Cuisine centrale de Troubs

Cuisine centrale de Troubs

Note de l'auteur

Au plus près de l’humain, Troubs a accompagné l’équipe de la Cuisine centrale de Sainte-Livrade-sur-Lot. Des histoires complexes et simples à la fois, toujours belles, d’une équipe qui est aussi une famille.

L’histoire : Nostalgique des petites barquettes en alu servies à la cantoche ? Derrière ces plats préparés des cantines scolaires, buffets pour pince-fesses et autres nourritures en batterie, se cachent des femmes et des hommes qui font tourner les fourneaux de la Cuisine centrale pour toute une communauté. La communauté, ils connaissent : dans l’ESAT de cette ZAC du Lot-et-Garonne, c’est amitiés aux fourneaux, cuisine en famille et confessions sur canapés ! Troubs, envoyé spécial équipé d’une charlotte et de sabots, nous raconte ainsi l’histoire d’une grande cuisine qui en nourrit de plus petites, et surtout celle de gens qui mettent des petits plats dans les grands.

Mon avis : Après Chemins de pierres en 2017, livre dans lequel il parcourait les chemins du Lot pour rêver au fil de ces murets de pierre qui les bordent, Troubs revient dans la collection Transhumance des Requins Marteaux avec Cuisine centrale. Où il ne s’agit plus de contempler les paysages et ce qui les entoure, mais de plonger parmi le peuple humain qui se cache derrière les plats tout prêts d’une collectivité.

____________

Consignes de travail:
- A) Retranscrivez à l'identique un passage de la chronique sur Cuisine centrale, en commençant à « Au plus près » et en terminant à « dans les grands. ».
- B) Prolongez la chronique sur Cuisine centrale en reprenant juste après sa dernière phrase.
Les items n'ont aucun lien avec la chronique sur Cuisine centrale.

Lignes de données:
____________

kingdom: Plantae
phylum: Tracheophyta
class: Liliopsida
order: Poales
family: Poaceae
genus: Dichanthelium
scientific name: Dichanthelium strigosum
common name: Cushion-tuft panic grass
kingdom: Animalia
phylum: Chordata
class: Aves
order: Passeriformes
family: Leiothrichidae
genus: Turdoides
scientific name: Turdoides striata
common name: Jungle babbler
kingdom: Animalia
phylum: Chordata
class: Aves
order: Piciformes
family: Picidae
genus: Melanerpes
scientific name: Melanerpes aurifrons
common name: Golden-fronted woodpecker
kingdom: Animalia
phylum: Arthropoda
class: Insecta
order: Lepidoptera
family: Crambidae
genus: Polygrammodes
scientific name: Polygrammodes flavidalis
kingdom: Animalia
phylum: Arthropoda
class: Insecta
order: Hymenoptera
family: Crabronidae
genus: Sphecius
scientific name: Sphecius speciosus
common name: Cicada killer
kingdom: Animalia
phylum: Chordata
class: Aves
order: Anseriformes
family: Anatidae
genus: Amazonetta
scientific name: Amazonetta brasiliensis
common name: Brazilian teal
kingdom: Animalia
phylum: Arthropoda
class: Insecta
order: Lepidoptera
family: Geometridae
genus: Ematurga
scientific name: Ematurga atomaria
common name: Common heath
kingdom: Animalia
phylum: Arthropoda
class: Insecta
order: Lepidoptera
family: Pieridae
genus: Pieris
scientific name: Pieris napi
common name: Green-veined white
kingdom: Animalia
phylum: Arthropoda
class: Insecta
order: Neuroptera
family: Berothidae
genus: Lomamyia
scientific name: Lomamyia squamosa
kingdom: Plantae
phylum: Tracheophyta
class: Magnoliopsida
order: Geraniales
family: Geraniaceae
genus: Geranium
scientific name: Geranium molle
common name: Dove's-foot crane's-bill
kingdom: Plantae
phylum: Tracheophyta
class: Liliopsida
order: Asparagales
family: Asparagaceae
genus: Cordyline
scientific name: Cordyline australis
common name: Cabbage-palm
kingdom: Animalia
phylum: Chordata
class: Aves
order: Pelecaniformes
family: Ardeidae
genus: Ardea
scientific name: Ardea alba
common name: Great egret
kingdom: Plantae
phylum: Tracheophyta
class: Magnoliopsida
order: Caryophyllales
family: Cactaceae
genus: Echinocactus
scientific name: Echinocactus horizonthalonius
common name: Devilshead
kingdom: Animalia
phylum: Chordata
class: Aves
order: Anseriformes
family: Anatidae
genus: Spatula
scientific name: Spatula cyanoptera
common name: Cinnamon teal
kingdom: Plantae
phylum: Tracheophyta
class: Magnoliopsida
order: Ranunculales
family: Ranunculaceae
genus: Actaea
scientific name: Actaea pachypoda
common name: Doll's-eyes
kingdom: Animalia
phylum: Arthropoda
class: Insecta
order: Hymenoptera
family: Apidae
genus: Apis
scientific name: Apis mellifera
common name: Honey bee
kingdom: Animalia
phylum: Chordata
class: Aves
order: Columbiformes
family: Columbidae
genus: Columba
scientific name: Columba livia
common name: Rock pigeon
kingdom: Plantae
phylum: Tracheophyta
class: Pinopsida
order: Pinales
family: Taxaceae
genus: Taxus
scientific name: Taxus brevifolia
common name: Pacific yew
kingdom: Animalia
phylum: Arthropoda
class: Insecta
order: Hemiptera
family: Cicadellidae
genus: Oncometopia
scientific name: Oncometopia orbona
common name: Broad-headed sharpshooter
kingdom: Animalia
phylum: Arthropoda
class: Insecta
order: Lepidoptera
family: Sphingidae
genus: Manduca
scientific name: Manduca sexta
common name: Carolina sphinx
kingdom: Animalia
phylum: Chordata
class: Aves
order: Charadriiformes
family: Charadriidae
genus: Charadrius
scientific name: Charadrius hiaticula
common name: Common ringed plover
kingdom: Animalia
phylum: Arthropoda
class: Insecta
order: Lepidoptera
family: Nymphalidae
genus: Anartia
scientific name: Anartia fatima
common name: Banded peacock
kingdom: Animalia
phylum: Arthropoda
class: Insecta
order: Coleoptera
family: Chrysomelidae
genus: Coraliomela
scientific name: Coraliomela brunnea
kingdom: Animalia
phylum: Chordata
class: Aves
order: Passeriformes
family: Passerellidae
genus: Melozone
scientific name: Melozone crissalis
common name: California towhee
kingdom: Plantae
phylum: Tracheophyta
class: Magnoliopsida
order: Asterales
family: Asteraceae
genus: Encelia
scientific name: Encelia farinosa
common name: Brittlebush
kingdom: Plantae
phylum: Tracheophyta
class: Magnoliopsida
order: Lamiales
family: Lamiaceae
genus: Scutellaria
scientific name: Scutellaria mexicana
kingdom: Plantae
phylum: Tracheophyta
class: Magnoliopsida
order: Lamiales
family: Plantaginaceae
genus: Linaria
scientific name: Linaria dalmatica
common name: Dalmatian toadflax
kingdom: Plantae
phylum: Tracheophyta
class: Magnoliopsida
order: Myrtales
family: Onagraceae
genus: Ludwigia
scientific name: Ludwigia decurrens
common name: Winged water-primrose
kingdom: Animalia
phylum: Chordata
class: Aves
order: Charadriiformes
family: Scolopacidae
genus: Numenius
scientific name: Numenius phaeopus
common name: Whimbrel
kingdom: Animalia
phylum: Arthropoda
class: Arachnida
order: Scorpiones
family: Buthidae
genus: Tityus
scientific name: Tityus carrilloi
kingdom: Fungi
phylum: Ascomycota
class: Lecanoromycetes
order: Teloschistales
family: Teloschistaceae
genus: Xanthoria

____________

Réponses ci-dessous:
- A)
Au plus près de l’humain, Troubs a accompagné l’équipe de la Cuisine centrale de Sainte-Livrade-sur-Lot. Des histoires complexes et simples à la fois, toujours belles, d’une équipe qui est aussi une famille.

L’histoire : Nostalgique des petites barquettes en alu servies à la cantoche ? Derrière ces plats préparés des cantines scolaires, buffets pour pince-fesses et autres nourritures en batterie, se cachent des femmes et des hommes qui font tourner les fourneaux de la Cuisine centrale pour toute une communauté. La communauté, ils connaissent : dans l’ESAT de cette ZAC du Lot-et-Garonne, c’est amitiés aux fourneaux, cuisine en famille et confessions sur canapés ! Troubs, envoyé spécial équipé d’une charlotte et de sabots, nous raconte ainsi l’histoire d’une grande cuisine qui en nourrit de plus petites, et surtout celle de gens qui mettent des petits plats dans les grands.

- B)
Après une vue aérienne de la ZAC de Nombel à Sainte-Livrade-sur-Lot, on s’approche de la Cuisine centrale, « Restauration, Traiteur, Portage à domicile ». Un bâtiment rectangulaire (un « pavé droit » comme disent les enfants d’aujourd’hui), un parking avec deux voitures seulement à cette heure, et très vite une silhouette encadrée dans un porte-plateaux roulant.

Tous les matins, à 6 h 30, Rémy arrive le premier. Il ne fait pas souvent jour, mais il a l’habitude et il aime plutôt ça. »

On ne quittera plus ces hommes et ces femmes qui, charlotte sur la tête et tenue ultrahygiénique chevillée au corps, préparent soupes, plats composés, plateaux pour la livraison. Moins qu’à la mécanique intérieure d’une machine bien huilée, Troubs s’attache à l’histoire de chacun. Dessine un portrait en quelques lignes et quelques mots. De Rémy, « un homme de la nuit » qui, « avant de devenir cuisinier, travaillait à la sécurité dans des discothèques », à Jean-Marc, dit Totoche, « un des vétérans de l’équipe ».

Bobby arrive à 7 heures : il est le premier « travailleur » à embaucher le matin (« comme ça, il débauche un peu plus tôt que les autres en fin de journée »). Il stresse parce qu’il n’a pas de nouvelles d’un copain qui devait lui écrire la veille. Et l’air de rien, Troubs nous offre un coup d’œil dans les coulisses de vies parfois compliquées, de personnes souvent sur le fil du rasoir :

Bobby est sujet aux “serrages”, un terme qu’il a lui-même inventé pour décrire ses montées en pression, ses angoisses qui l’assaillent plus ou moins régulièrement.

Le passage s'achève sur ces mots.